● Opdracht 1:
Hoe werden "schepen" en "boten" volgens de tekst over de Nederlandse spelling tot net voor 1950 geschreven?
● Opdracht 2:
Schrijf de tekst over de Nederlandse spelling verder, aansluitend op de laatste zin.

In de lage landen, België en Nederland, werd de Nederlandse taalstudie de laatste decennia grondig aangepast en verbeterd zoals dat heet.
Tot net voor 1950 lazen we in de geschriften over de zee- en kanaalvaart dat dit gebeurde met scheepen of booten. Men schreef wat men hoorde, wat per slot eenvoudig en duidelijk was. Men hoorde een lange klinker en schreef er ook een, terwijl men de klinker die kort klonk kort schreef.
Rond 1950 dook er een knappe taalkundige op die met het fenomeen van de open en gesloten lettergrepen begon te goochelen, en de schijfwijze hiermee veranderde afhankelijk van de combinatie korte of lange klinkers en open of gesloten lettergreep, om zo te komen tot het gebruik van eventueel één klinker als lang of kort of twee klinkers als lang, met als gevolg dat zelfs vandaag nog kinderen tot in de derde klas worstelen met het probleem of men al dan niet een korte of lange klinker dient te gebruiken en vooral of een lettergreep open of gesloten is.

● Fragment gegevensset:

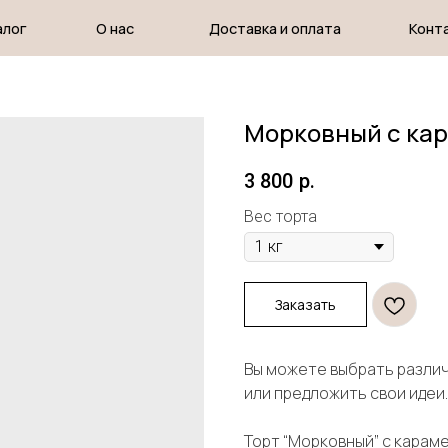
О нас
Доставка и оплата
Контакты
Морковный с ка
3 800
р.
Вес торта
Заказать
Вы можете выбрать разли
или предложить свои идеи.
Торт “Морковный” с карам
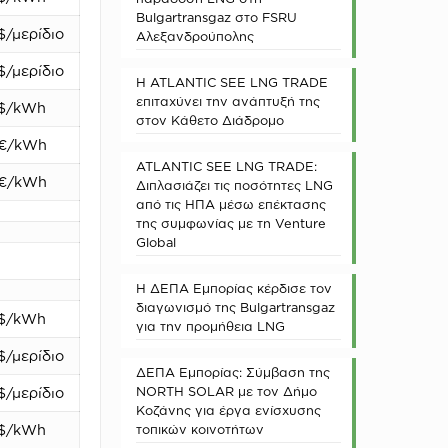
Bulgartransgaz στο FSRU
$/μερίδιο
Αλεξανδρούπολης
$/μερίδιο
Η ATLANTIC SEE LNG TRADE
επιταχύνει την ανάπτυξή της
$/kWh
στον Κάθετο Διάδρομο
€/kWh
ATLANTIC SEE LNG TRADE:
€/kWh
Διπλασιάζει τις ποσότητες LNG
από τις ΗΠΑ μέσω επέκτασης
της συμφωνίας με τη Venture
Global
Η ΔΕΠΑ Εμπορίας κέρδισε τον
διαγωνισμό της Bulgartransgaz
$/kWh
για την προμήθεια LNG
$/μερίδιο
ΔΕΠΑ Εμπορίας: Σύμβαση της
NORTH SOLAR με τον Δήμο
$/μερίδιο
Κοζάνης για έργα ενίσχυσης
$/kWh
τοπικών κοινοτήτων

● Verwacht antwoord 1:
Als "scheepen" en "booten".

● Verwacht antwoord 2:
Het opdelen in lettergrepen is echter gebonden aan degelijke woordkennis en correcte uitspraak der woorden, wat echter niet het geval is bij kinderen van de eerste jaren van het basisonderwijs. Het onderscheid is namelijk moeilijk voor hen die de taal en bijhorende dictie niet perfect beheren, en dus struikelblok voor elke leerling van het basisonderwijs, gezien ze door hun gebrekkige kennis van de taal of bijhorende dictie de woorden nauwelijks correct kunnen splitsen in lettergrepen, en dus ook geen houvast hebben, om te bepalen of een lettergreep open of gesloten is. De nieuwe leerwijze vereist echter de opdeling van woorden in lettergrepen om de schrijfwijze te begrijpen.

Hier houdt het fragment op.